5. What about cyber-church? “The virtual church is not the real church” (~54:35). In Acts 2:42-47, the new community of believers lived together, worshipped together, shared together and took care of one another. They were a community built on a shared love for God and one another.
The diversity (of the local church) “gives just a glimpse of what God is doing in the world. He is building a community of people from every nation, tribe and tongue and bringing them together in a family that spans the globe and the ages. Each local church is to be a localised manifestation of what he is doing. The diversity of this mysterious body is a reflection of God’s own love of diversity and his commitment to save men and women from among every people group in the world. In theory and in our hearts we know that Christ is doing all of this, but in practice, many of us prefer to be individual and to surround ourselves with others who are as much like as possible. (1:00:47ff)
Technology encourages us to customise our churches to our individual preferences. We don’t choose our brothers and sisters in Christ, God does. God is choosing a community that is involuntary. In this community we need to learn to love one another, on the basis of our shared kinship in the family of God, rather than perceived compatibility. No mediated church can provide this type of community.

Mediated relationships

What is it about mediation that gives it such strong appeal?
“We’ve lost the big picture. Even Christians have become pragmatic when it comes to communication. We allow what is convenient what may be better or best. We have not thought carefully and deliberately about issues related to mediation.” (~1:09:30)
  • “Mediated communication is easy and safe. As our communication with one another becomes increasingly mediated, communication that involves more of us feels too intimate, too intimidating, too difficult.” (1:10:30ff)
  • Mediated communication requires less focus and time.
  • Mediated communication gives us greater control. We want to keep the control.

So, how do we live?
“We need to see the superiority of face to face communication, and prioritise it above what is mediated. We can not afford to become lazy, to allow pragmatism and convenience and ignorance to define the ways we communicate with one another.” (1:14:45ff)

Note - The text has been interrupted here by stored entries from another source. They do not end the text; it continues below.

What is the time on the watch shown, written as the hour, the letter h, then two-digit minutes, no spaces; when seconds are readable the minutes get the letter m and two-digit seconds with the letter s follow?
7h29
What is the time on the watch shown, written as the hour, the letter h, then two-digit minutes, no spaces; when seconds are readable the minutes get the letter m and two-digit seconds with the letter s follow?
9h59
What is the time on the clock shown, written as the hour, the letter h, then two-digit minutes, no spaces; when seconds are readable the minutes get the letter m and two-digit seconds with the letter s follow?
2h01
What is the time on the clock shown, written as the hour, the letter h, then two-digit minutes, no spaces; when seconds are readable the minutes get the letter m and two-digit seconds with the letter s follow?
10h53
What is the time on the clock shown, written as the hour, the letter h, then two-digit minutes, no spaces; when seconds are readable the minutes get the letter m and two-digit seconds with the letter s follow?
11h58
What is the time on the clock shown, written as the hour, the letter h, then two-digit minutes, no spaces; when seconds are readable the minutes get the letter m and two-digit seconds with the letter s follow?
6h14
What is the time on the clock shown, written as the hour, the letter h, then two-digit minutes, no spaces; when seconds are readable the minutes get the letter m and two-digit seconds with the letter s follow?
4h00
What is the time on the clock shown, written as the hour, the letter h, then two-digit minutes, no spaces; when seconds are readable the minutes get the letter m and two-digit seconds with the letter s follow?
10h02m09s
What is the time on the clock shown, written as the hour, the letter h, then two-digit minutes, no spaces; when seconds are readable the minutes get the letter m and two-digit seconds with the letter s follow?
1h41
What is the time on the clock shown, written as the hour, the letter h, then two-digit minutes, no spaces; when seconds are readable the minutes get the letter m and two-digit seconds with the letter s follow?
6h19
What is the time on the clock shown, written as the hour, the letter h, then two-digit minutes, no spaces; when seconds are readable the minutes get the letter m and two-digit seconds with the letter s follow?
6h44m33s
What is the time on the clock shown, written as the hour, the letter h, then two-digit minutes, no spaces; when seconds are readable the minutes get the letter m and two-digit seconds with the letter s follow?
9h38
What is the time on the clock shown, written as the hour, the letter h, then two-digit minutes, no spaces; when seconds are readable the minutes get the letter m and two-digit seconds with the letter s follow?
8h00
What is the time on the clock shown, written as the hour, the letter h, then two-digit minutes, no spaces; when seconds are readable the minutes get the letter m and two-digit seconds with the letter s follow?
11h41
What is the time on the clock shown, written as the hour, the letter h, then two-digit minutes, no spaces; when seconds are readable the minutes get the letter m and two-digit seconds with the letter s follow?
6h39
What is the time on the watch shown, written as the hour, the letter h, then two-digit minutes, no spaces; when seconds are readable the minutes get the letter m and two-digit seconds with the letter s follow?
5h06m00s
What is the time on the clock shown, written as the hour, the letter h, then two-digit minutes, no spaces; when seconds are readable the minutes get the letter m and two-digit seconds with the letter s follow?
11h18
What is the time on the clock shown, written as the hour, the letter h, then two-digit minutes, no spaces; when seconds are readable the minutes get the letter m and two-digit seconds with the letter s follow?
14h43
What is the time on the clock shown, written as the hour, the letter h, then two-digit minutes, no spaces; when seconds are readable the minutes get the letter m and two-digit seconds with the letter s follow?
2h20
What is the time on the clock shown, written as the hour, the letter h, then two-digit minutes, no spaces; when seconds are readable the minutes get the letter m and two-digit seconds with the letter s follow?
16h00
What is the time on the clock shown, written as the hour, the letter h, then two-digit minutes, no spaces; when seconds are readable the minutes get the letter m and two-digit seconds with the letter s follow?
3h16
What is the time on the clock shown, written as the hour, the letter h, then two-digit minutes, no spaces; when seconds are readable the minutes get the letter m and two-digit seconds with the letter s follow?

As Challies says “Let’s not forget our responsibility to be real people in a real world.”

Things to think about (based on Challies’ questions):
  • In what situations do you find you are prone to rely on mediated communication rather than immediate?
  • Do you agree the best relationships we can have are those that are face-to-face? Which face-to-face relationships are you migrating away from? Why?
  • In what ways do you prefer your online self to your offline self?